Deux chercheurs et deux ingénieurs du laboratoire d'océanographie physique et spatiale de l’Ifremer partiront ce 5 septembre pour rejoindre l’océan Arctique et les 55 scientifiques de la campagne océanographique Refuge Arctic dirigée par Mathieu Ardyna, chercheur CNRS au laboratoire international de recherche Takuvik au Canada. Ils prendront place à bord du NGCC Amundsen, navire brise-glace de la Garde Côtière Canadienne. L’objectif de cette mission est de mieux comprendre la façon dont le changement global influence l'écosystème et les cycles biogéochimiques de l'océan Arctique en s'appuyant sur ce refuge emblématique du changement climatique, la Mer de Lincoln, située au sud de la région de Tuvaiijuittuq, où la couverture de glace, pérenne depuis la dernière période interglaciaire, est la plus importante. 

Cette région joue un rôle capital pour le climat de l’hémisphère Nord grâce à l’effet « albédo » (la couverture de glace réfléchit les rayons du soleil et régule l’apport de chaleur sur terre), et à l’effet refroidissant de ces grandes étendues de glace sur les masses d’air. Mais au rythme où la glace de mer fond en Arctique, ces effets vont-ils perdurer et réguler les températures de l’atmosphère de l’hémisphère Nord encore longtemps ? Au cours des 40 dernières années, l'étendue de la glace de mer de l'océan Arctique a en effet diminué de 10-15% par décennie, et la glace pluriannuelle (ayant survécu à au moins un été et excédant généralement 1,5 mètres) a diminué de 70 % sur cette même période, mettant en péril tout un écosystème dépendant de la glace de mer.

Les mesures qui seront réalisées par les scientifiques de l’Ifremer permettront d’étudier finement les interactions entre l’air et la glace, et entre la glace et l’eau, dans cette zone-clé de l’océan Arctique, où la couverture de glace est restée épaisse car moins impactée par le changement climatique. Nous connaitrons ainsi l'état "initial" de ces interactions avant qu'elles soient modifiées fortement par le changement climatique comme c'est le cas ailleurs en Arctique.

Peter Sutherland
Océanographe et physicien, Responsable du volet physique de l’expédition
Ifremer

Mais avant de pouvoir étudier ce secteur, l’équipe doit relever un défi de taille : remonter le détroit de Nares pour atteindre la mer de Lincoln, où la couverture de glace est par endroit si épaisse, que le navire brise-glace pourrait ne pas réussir à passer. 

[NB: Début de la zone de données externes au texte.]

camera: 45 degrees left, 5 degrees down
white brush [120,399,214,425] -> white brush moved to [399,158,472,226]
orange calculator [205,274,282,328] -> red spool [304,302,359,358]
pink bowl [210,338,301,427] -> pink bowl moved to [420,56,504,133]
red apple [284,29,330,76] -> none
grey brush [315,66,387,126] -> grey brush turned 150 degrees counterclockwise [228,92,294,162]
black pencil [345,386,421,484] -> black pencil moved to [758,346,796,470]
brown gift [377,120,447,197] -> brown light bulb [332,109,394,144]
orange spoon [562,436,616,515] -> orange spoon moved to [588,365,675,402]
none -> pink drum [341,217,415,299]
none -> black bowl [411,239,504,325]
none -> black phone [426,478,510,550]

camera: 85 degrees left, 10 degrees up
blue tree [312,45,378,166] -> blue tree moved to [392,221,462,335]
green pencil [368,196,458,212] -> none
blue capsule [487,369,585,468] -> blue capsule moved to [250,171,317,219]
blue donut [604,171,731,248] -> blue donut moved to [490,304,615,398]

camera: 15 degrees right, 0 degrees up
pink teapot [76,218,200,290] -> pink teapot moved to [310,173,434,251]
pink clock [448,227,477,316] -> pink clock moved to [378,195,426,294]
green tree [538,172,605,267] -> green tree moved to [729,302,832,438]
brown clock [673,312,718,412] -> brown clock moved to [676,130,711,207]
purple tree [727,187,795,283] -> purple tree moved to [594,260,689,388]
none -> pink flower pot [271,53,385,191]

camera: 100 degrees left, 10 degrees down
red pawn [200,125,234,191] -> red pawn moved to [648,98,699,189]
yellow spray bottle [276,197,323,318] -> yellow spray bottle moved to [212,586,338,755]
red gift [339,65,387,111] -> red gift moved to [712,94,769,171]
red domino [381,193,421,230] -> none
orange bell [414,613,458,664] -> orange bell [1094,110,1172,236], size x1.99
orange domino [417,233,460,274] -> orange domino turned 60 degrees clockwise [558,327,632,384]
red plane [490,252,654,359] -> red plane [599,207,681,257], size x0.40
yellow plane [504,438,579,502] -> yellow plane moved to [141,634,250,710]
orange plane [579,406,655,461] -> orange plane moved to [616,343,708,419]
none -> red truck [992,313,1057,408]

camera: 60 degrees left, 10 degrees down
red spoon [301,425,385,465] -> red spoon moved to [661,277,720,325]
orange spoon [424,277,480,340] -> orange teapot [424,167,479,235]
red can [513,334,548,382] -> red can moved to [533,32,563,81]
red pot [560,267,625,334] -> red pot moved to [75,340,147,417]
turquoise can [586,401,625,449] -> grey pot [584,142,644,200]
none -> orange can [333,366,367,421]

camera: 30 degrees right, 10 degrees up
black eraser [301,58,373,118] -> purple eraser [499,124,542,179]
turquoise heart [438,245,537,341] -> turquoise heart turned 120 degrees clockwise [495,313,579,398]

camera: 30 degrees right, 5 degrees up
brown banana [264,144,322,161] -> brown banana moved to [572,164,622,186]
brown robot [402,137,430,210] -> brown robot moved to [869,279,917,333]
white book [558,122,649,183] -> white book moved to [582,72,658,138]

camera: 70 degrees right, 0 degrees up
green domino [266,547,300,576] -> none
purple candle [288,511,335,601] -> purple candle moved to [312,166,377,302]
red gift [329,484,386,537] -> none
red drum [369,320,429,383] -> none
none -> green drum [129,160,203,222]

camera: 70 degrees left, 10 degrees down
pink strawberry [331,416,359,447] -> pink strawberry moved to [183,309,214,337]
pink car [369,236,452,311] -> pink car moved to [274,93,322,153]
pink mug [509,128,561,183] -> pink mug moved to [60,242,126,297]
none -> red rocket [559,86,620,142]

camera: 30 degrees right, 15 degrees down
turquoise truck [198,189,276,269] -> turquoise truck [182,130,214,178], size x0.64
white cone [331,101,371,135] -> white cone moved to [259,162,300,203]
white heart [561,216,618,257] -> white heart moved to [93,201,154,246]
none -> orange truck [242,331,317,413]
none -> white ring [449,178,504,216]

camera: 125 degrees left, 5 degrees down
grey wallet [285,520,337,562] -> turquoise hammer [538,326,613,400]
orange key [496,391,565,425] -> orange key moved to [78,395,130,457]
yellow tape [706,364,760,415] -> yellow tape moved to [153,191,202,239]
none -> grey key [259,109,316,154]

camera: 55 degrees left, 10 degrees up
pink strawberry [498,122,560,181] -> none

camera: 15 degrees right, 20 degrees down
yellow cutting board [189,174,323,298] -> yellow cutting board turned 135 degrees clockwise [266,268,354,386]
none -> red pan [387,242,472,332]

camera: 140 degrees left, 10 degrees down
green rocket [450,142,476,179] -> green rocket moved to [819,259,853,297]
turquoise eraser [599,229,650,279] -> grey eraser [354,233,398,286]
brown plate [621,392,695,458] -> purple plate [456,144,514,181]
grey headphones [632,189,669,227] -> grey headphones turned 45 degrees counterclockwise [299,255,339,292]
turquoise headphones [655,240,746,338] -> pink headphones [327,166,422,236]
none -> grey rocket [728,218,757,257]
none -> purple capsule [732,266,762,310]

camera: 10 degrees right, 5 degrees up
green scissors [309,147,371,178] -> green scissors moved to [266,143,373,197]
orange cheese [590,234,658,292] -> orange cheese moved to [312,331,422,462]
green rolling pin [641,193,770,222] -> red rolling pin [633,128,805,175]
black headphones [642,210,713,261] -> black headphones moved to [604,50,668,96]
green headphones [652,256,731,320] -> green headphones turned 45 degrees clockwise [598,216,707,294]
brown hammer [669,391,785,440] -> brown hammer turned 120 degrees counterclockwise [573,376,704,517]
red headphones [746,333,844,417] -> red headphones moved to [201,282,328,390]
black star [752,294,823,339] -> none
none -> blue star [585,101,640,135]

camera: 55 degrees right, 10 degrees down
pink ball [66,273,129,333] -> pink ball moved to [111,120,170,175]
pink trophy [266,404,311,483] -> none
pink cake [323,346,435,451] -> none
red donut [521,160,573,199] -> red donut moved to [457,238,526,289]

C’est une situation singulière car nous avons dû prévoir une solution de secours : déployer les instruments dans le détroit, en aval de la mer de Lincoln, en cas de blocage du navire.

Peter Sutherland
Océanographe et physicien, Responsable du volet physique de l’expédition
Ifremer

Ces instruments, préparés par le service Technique d'Observation In Situ (TOIS) de l’Ifremer, seront nombreux : bouées dérivantes équipées de capteurs pour mesurer l’énergie des vagues, drones pour cartographier et reconnaitre le type de glace à la surface ou encore un petit navire autonome (conceptualisé et fabriqué à l’Ifremer) pour mesurer la turbulence de l’océan, les courants, la vitesse du vent, les radiations du soleil et le transfert de chaleur entre l’eau et l’air.

L’Ifremer déploiera également pour la première fois un véhicule sous-marin autonome (AUV) sous la glace pour y mesurer la température et la salinité de l’eau, mais également pour avoir des observations sous la surface de la glace permettant de caractériser sa solidité.

Cet embarquement est rendu possible grâce à un partenariat transatlantique signé le 10 février 2022 entre l’Université Laval et l’Ifremer. Grâce à cet accord, les chercheurs canadiens peuvent embarquer sur les navires océanographiques français qui sillonnent l’Atlantique Nord, et réciproquement, les Français ont accès au brise-glace NGCC Amundsen.